The NJCCIC received reports regarding the impersonation of NJ Department of Labor and Workforce Development (DOL) personnel in SMS text phishing (SMiShing) schemes. Cybercriminals are contacting claimants via text message, identifying themselves as “NJLWD Claim Department” and alleging they need clarification on a claim. The messages include a link – njunemployment[.]us – to provide the information and state that the claim will be suspended if not completed. When questioned, the cybercriminals state that the information provided does not correspond to what they have on file.

If the claimant clicks on the link in the text message, they are directed to a website impersonating the NJ DOL login page. If an email address and password are submitted, an error message stating “invalid password” is returned, and the user is prompted to resubmit their account information. Cybercriminals often use this tactic to ensure the user provides their correct password.

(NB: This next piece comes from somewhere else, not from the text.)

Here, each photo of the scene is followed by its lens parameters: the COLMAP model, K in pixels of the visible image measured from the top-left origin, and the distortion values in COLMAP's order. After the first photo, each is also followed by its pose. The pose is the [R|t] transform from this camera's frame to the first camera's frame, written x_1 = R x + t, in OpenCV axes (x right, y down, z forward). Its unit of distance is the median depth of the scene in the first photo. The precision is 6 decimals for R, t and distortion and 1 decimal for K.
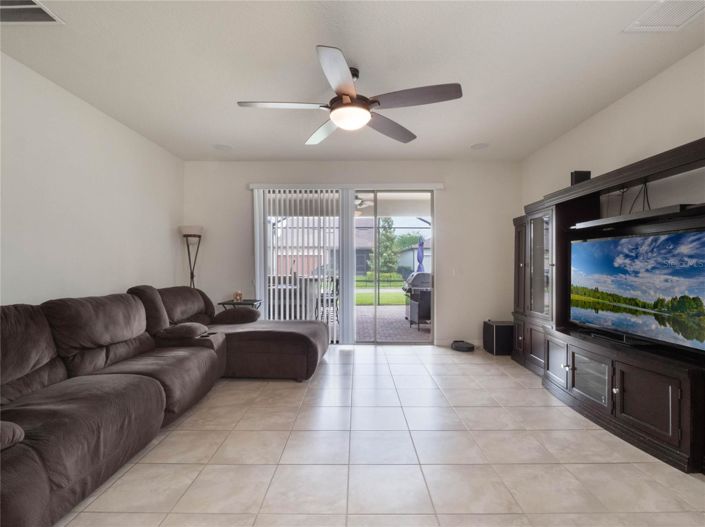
lens RADIAL K [[353.8, 0, 355.0], [0, 353.8, 262.0], [0, 0, 1]] dist [-0.001336, -0.002513]
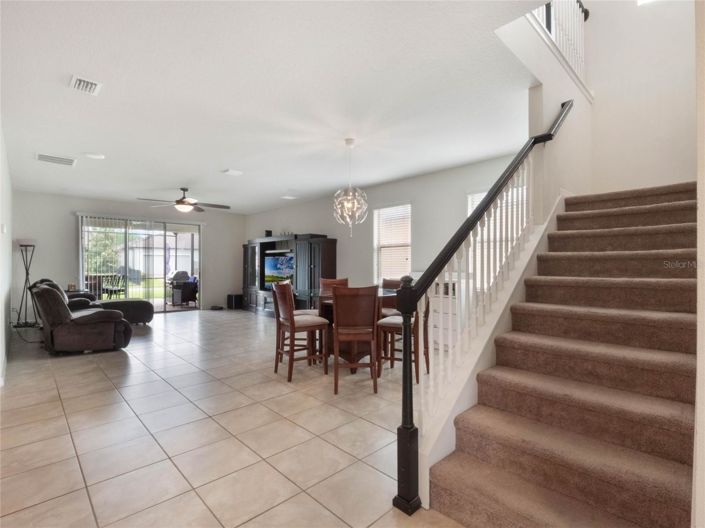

Once submitted a second time, the user is then prompted to provide their PIN, Social Security number, date of birth, and previous employer. The user is then redirected back to the original login screen. The cybercriminal steals any information entered into these forms, which can be used for identity theft and unauthorized access to the user’s account, where they may access other sensitive information and submit fraudulent unemployment benefits claims. The NJCCIC sent a cease and desist order to the domain registrar to have this site taken down; however, the website is still up at the time of this writing.

Recommendations

• If you are unsure about a text message, contact the organization or individual mentioned using the official phone number to verify the information and request.
• Be cautious of spoofed phone numbers, as scammers can disguise their phone numbers to appear as if they are from a trusted source.
• Refrain from clicking links in text messages and instead navigate directly to official websites or apps.
• Look for red flags like unexpected requests for personal information, suspicious links, or urgent requests to take action.
• Forward the scam text message to your carrier’s spam reporting service (often 7726).
• If you submit your account information to a fraudulent site, reset your password and enable multi-factor authentication (MFA) immediately. 
• If you submit personally identifiable information, such as a Social Security number, visit identitytheft.gov for guidance.
• If you submit financial information, contact your banking institution immediately to prevent unauthorized transactions and reset PINs, if applicable.
• Report SMiShing schemes to the NJCCIC, IC3, and FTC, and share information about SMS scams to help others stay safe.
• Block the number: Block the sender’s number to prevent further unwanted messages.